TIFF and Photoshop's PSD Formats: Use These for Important Graphics Whose Quality You Want to Preserve

 JPEG is also used to save images taken with digital cameras, the purpose being to reduce file size as much as possible to enable taking lots of pictures at a time. If you look at a detailed enlargement of what appears at first glance to be a clean image, you can see the blurriness, or block noise, that JPEG introduces. If you open this image in Photoshop and save it as a JPEG again, it will lose even more image quality. If these files are important to you, we recommend that you save them instead in a lossless graphics format, such as TIFF or Photoshop's own PSD format, rather than JPEG.



Embedding ICC Profiles

 One more thing to pay attention to when saving your graphics is embedding ICC Profiles in them. When you open a graphic, and designate one ICC Profile or another, that ICC Profile is preserved until you save the file. At that point, you can choose whether to embed the profile in the file. As we have said repeatedly, an ICC Profile defines the color space in which the graphic was created. Having an ICC Profile is what enables the correct reproduction of that graphic's color in the first place. While it appears that many people do not get in the habit of embedding ICC Profiles in their images because they find it to be too much trouble, we strongly recommend that you get in the habit of embedding ICC Profiles in your images so that they will communicate their colors properly.

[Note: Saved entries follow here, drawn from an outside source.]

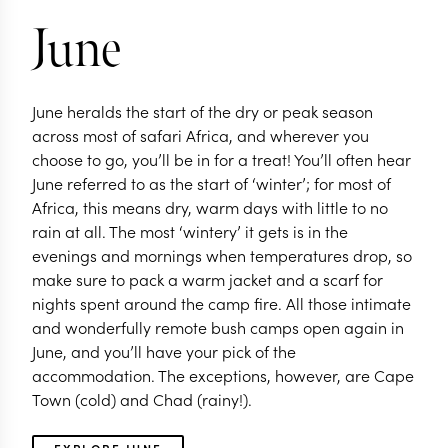
June
June heralds the start of the dry or peak season
across most of safari Africa, and wherever you
choose to go, you’ll be in for a treat! You’ll often hear
June referred to as the start of ‘winter’; for most of
Africa, this means dry, warm days with little to no
rain at all. The most ‘wintery’ it gets is in the
evenings and mornings when temperatures drop, so
make sure to pack a warm jacket and a scarf for
nights spent around the camp fire. All those intimate
and wonderfully remote bush camps open again in
June, and you’ll have your pick of the
accommodation. The exceptions, however, are Cape
Town (cold) and Chad (rainy!).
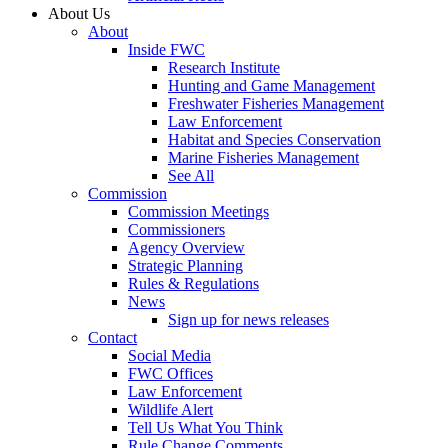
About Us
About
Inside FWC
Research Institute
Hunting and Game Management
Freshwater Fisheries Management
Law Enforcement
Habitat and Species Conservation
Marine Fisheries Management
See All
Commission
Commission Meetings
Commissioners
Agency Overview
Strategic Planning
Rules & Regulations
News
Sign up for news releases
Contact
Social Media
FWC Offices
Law Enforcement
Wildlife Alert
Tell Us What You Think
Rule Change Comments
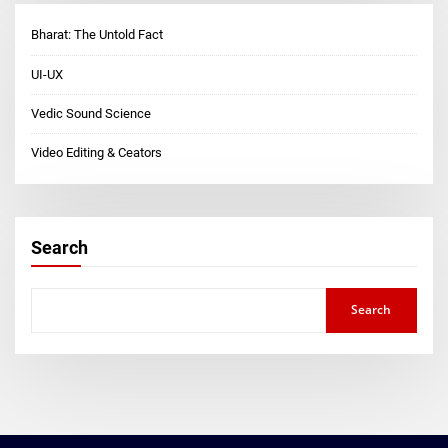
Bharat: The Untold Fact
UI-UX
Vedic Sound Science
Video Editing & Ceators
Search
Search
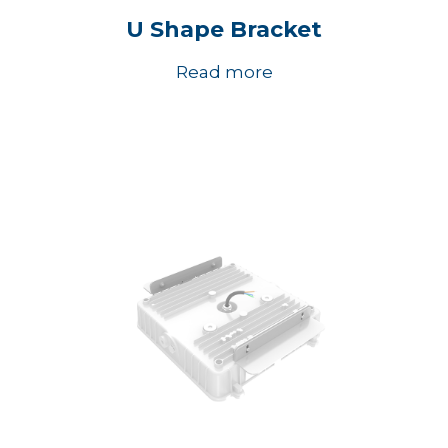
U Shape Bracket
Read more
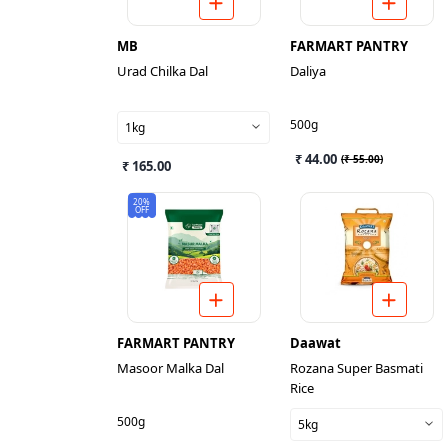
MB
FARMART PANTRY
Urad Chilka Dal
Daliya
500g
1kg
₹ 44.00
(
₹ 55.00
)
₹ 165.00
20%
OFF
FARMART PANTRY
Daawat
Masoor Malka Dal
Rozana Super Basmati
Rice
500g
5kg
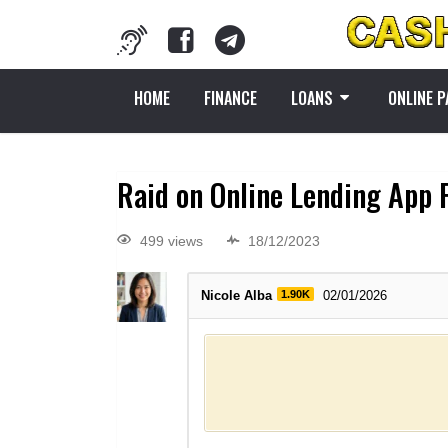
HOME
FINANCE
LOANS
ONLINE 
Raid on Online Lending App 
499 views
18/12/2023
Nicole Alba
1.90K
02/01/2026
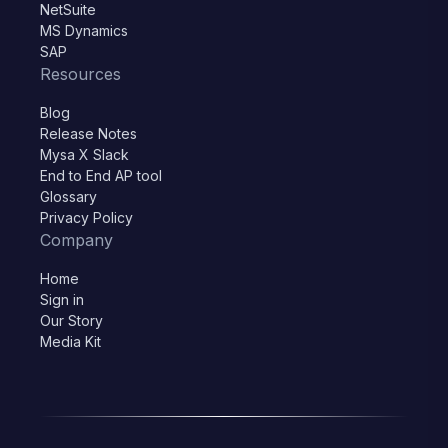
NetSuite
MS Dynamics
SAP
Resources
Blog
Release Notes
Mysa X Slack
End to End AP tool
Glossary
Privacy Policy
Company
Home
Sign in
Our Story
Media Kit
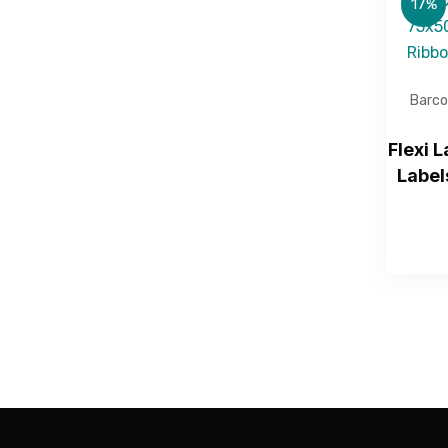
17%
Barco
Flexi 
Label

 To save graphic files safely after you retouch or color-correct them,we recommend saving them in either the Photoshop or TIFF file formats. We also recommend checking the ICC Profile item, and designating that these profiles be embedded into your graphic files.

  One more thing: if you have a graphic with layers in it, only the PSD or TIFF file format will enable you to preserve those layers. While you can go ahead and save such graphics as JPEGs, for example, doing so will forcibly consolidate any and all layers.